→ Given problem: Render every line of the records below as a JSON list of strings, one string per line, leaving out blank lines.

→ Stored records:
Start

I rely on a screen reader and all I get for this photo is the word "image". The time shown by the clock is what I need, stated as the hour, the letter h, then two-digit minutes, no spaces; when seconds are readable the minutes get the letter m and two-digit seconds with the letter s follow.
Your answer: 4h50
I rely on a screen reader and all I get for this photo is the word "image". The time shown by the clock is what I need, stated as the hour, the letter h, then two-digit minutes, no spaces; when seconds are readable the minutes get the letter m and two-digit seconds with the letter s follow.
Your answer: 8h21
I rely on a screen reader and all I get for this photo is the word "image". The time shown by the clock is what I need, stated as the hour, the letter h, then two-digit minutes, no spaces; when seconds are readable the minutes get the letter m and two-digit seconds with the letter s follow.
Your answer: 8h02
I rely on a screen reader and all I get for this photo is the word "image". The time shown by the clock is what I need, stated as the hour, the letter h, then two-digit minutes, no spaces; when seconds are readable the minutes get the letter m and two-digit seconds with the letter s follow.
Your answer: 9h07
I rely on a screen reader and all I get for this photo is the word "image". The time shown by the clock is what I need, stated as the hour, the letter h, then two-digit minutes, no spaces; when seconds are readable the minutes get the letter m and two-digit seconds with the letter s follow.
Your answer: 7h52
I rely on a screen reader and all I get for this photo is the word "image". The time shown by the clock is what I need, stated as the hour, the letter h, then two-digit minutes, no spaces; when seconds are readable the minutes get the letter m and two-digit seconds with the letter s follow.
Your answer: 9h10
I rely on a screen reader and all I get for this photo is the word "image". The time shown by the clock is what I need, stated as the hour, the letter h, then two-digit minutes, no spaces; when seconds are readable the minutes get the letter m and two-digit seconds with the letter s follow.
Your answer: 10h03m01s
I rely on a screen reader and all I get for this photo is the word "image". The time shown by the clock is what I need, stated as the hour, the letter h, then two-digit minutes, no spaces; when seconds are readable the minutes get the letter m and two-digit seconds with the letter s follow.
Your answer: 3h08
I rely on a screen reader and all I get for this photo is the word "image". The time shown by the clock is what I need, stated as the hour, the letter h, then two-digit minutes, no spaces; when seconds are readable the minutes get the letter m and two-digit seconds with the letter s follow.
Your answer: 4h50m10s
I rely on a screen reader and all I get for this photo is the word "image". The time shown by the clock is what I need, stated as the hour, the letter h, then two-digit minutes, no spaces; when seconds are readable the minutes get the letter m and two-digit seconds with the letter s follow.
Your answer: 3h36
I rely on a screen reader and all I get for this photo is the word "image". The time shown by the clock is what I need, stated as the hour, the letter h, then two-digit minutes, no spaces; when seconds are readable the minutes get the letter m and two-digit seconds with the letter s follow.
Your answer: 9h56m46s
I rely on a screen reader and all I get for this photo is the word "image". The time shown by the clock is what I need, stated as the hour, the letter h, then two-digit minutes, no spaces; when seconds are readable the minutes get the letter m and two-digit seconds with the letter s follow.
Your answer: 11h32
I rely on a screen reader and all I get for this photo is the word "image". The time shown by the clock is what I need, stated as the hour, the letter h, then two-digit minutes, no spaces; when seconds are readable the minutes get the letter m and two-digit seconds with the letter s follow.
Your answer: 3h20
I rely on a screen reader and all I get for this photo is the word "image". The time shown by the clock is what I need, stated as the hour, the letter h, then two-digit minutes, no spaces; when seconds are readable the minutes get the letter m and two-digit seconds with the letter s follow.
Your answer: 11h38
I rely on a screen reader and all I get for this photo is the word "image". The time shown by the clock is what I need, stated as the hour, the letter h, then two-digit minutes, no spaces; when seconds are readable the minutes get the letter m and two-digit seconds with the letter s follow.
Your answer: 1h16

End

→ Correct result:
[
  "I rely on a screen reader and all I get for this photo is the word \"image\". The time shown by the clock is what I need, stated as the hour, the letter h, then two-digit minutes, no spaces; when seconds are readable the minutes get the letter m and two-digit seconds with the letter s follow.",
  "Your answer: 4h50",
  "I rely on a screen reader and all I get for this photo is the word \"image\". The time shown by the clock is what I need, stated as the hour, the letter h, then two-digit minutes, no spaces; when seconds are readable the minutes get the letter m and two-digit seconds with the letter s follow.",
  "Your answer: 8h21",
  "I rely on a screen reader and all I get for this photo is the word \"image\". The time shown by the clock is what I need, stated as the hour, the letter h, then two-digit minutes, no spaces; when seconds are readable the minutes get the letter m and two-digit seconds with the letter s follow.",
  "Your answer: 8h02",
  "I rely on a screen reader and all I get for this photo is the word \"image\". The time shown by the clock is what I need, stated as the hour, the letter h, then two-digit minutes, no spaces; when seconds are readable the minutes get the letter m and two-digit seconds with the letter s follow.",
  "Your answer: 9h07",
  "I rely on a screen reader and all I get for this photo is the word \"image\". The time shown by the clock is what I need, stated as the hour, the letter h, then two-digit minutes, no spaces; when seconds are readable the minutes get the letter m and two-digit seconds with the letter s follow.",
  "Your answer: 7h52",
  "I rely on a screen reader and all I get for this photo is the word \"image\". The time shown by the clock is what I need, stated as the hour, the letter h, then two-digit minutes, no spaces; when seconds are readable the minutes get the letter m and two-digit seconds with the letter s follow.",
  "Your answer: 9h10",
  "I rely on a screen reader and all I get for this photo is the word \"image\". The time shown by the clock is what I need, stated as the hour, the letter h, then two-digit minutes, no spaces; when seconds are readable the minutes get the letter m and two-digit seconds with the letter s follow.",
  "Your answer: 10h03m01s",
  "I rely on a screen reader and all I get for this photo is the word \"image\". The time shown by the clock is what I need, stated as the hour, the letter h, then two-digit minutes, no spaces; when seconds are readable the minutes get the letter m and two-digit seconds with the letter s follow.",
  "Your answer: 3h08",
  "I rely on a screen reader and all I get for this photo is the word \"image\". The time shown by the clock is what I need, stated as the hour, the letter h, then two-digit minutes, no spaces; when seconds are readable the minutes get the letter m and two-digit seconds with the letter s follow.",
  "Your answer: 4h50m10s",
  "I rely on a screen reader and all I get for this photo is the word \"image\". The time shown by the clock is what I need, stated as the hour, the letter h, then two-digit minutes, no spaces; when seconds are readable the minutes get the letter m and two-digit seconds with the letter s follow.",
  "Your answer: 3h36",
  "I rely on a screen reader and all I get for this photo is the word \"image\". The time shown by the clock is what I need, stated as the hour, the letter h, then two-digit minutes, no spaces; when seconds are readable the minutes get the letter m and two-digit seconds with the letter s follow.",
  "Your answer: 9h56m46s",
  "I rely on a screen reader and all I get for this photo is the word \"image\". The time shown by the clock is what I need, stated as the hour, the letter h, then two-digit minutes, no spaces; when seconds are readable the minutes get the letter m and two-digit seconds with the letter s follow.",
  "Your answer: 11h32",
  "I rely on a screen reader and all I get for this photo is the word \"image\". The time shown by the clock is what I need, stated as the hour, the letter h, then two-digit minutes, no spaces; when seconds are readable the minutes get the letter m and two-digit seconds with the letter s follow.",
  "Your answer: 3h20",
  "I rely on a screen reader and all I get for this photo is the word \"image\". The time shown by the clock is what I need, stated as the hour, the letter h, then two-digit minutes, no spaces; when seconds are readable the minutes get the letter m and two-digit seconds with the letter s follow.",
  "Your answer: 11h38",
  "I rely on a screen reader and all I get for this photo is the word \"image\". The time shown by the clock is what I need, stated as the hour, the letter h, then two-digit minutes, no spaces; when seconds are readable the minutes get the letter m and two-digit seconds with the letter s follow.",
  "Your answer: 1h16"
]